By Peter Burnett
My recent blogs have argued that there are five transformations implicit in Professor Graeme Samuel’s review of national environmental law*, to which the Albanese government will respond in early December.
The first three transformations were to:
- pursue pre-defined environmental outcomes rather than simply following legal process
- take Indigenous knowledge and values seriously
- simplify the processes of environmental regulation and harmonise regulatory outcomes between federal and state systems.
This blog concerns the fourth transformation, which is to lay new foundations for quality environmental decisions.
Money is the root of all … problems
One of the biggest problems with the EPBC Act is that it is a ‘jumbo jet’ of an Act run on a budget fit for a propeller-driven plane.
It has been like that during most of the 20+ years in which the Act has operated.
The original problem was that the environment minister behind the Act, Senator Robert Hill, pulled off something of a coup in getting the EPBC reforms through Cabinet and the Parliament. Many of Hill’s colleagues would likely have opposed the Bill if they had fully understood its scope and power.
As good as he was, Hill was not a magician and scoring a bucket of ‘new’ money to operate a new law with a much wider scope than the laws it replaced was a bridge too far.
The EPBC Act has had some particular financial ups and downs.
In 2007, after the Auditor-General criticised the poor implementation of provisions for protecting and conserving threatened species, the Act received a healthy injection of funds.
On the other hand, over the period 2013-2022, and especially following the notorious Abbott/Hockey ‘horror budget’ of 2014, resources for the environment portfolio, including the EPBC Act, were cut by around 40%.
The new Albanese government has just put some money back in, but it has started from a very low base. The Act remains significantly under-resourced.
Every Act has its consequences (or not) …
The consequences of this long-term underfunding, compounded in some cases by lack of political vision or will, are that many of the foundations of the current system of protection and conservation provided for by the EPBC Act are either significantly under-done, or not done at all.
Three of the most important identified by Professor Samuel were environmental information, compliance and enforcement, and environmental planning.
He described the collection of data and information as ‘fragmented and disparate’, while compliance and enforcement had been ‘limited’ and lacked transparency.
As for planning, while the Act includes a full suite of planning provisions, Samuel found that these provisions had yielded only piecemeal approaches and ad hoc efforts at coordinated national action.
For example, ‘bioregional plans’ prepared for four of Australia’s marine bioregions have never been updated, while no bioregional plans had been prepared for any of Australia’s 89 terrestrial bioregions.
In many respects such ‘under-institutionalisation’ is a perennial problem in Australian environmental policy. So perennial in fact that (ANU) environmental policy expert Professor Steve Dovers even had a name for it: ‘policy ad-hocery and amnesia’.

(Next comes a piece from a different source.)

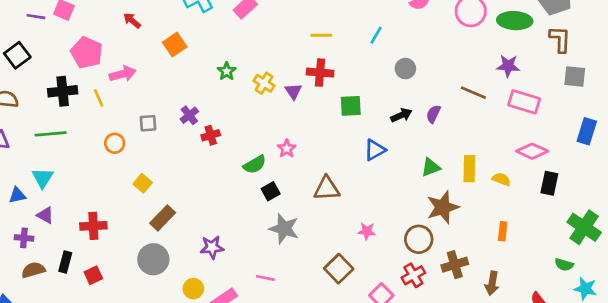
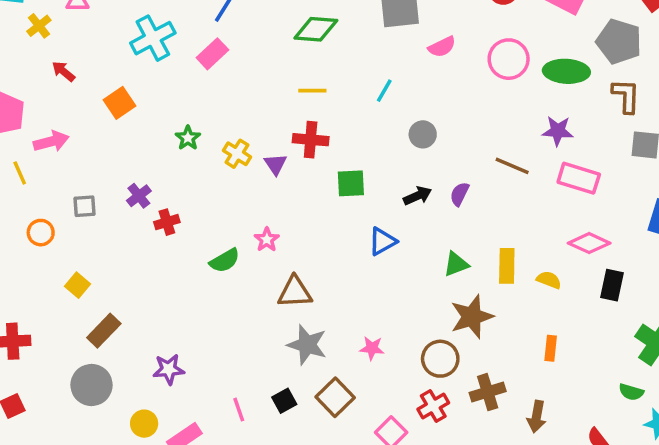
brown triangle: (327, 189) -> (295, 292), moved
black square: (271, 191) -> (284, 401), moved
gray star: (284, 229) -> (307, 345), moved
pink line: (265, 278) -> (239, 410), turned 60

Of course, this doesn’t excuse such failures.
As we’ve seen, Professor Samuel’s proposed fix is built around the new concept of national environmental standards.
If we are to avoid the ‘on paper, but not in practice’ problem of the current law, the standards will need to be complemented by a range of supporting institutions. Samuel made a number of recommendations in that vein, including:
- Extending the concept of national standards beyond on-ground environmental outcomes, to deal with requirements for transparent processes and robust decision-making, including environmental data and information; and compliance and enforcement
- A national data supply chain, managed by a supply chain ‘Custodian’, guided by a strategic plan and supported by adequate investment in new information systems
- Independent compliance powers for the environment department, with increased transparency and accountability; and adequate resources
- A new set of planning tools which emphasise strategic approaches at national and regional levels
To go beyond regulation and encourage investment in restoration, Samuel also recommended establishing a central Trust to coordinate public and private investment. While he didn’t mention money every time he made a recommendation, there is a clear sense in his report that none of this will work unless properly funded.
Over to you Tanya
Although environment minister, Tanya Plibersek has spoken positively about implementing the Samuel reforms, there remains a significant risk that this government will repeat the mistake of the Howard government by enacting laws that are strong on paper but weak in practice.
Putting a stop to the long-term decline of Australia’s environment will take a political courage, persistence and (last but not least) major investment.
It is notoriously difficult to obtain ‘new’ money in a government Budget. The lion’s share of expenditure is already baked-in and there are many competing commands for any remaining Budget ‘headroom’.
Plibersek is about to announce the government’s design for the next generation of environmental regulation. Even if it looks very different to the EPBC Jumbo, I’m guessing the design will still be in same ‘heavy lift’ Jumbo Jet class.
But will there be provision to fill the fuel-tanks and a hire a full complement of crew?
* Independent Review of the Environment Protection and Biodiversity Conservation (EPBC) Act, 2020.
Banner image: Australia’s national environmental law was sold to us as a ‘jumbo jet’ set of protections… but then they only provided enough funds to run a propellor driven plane.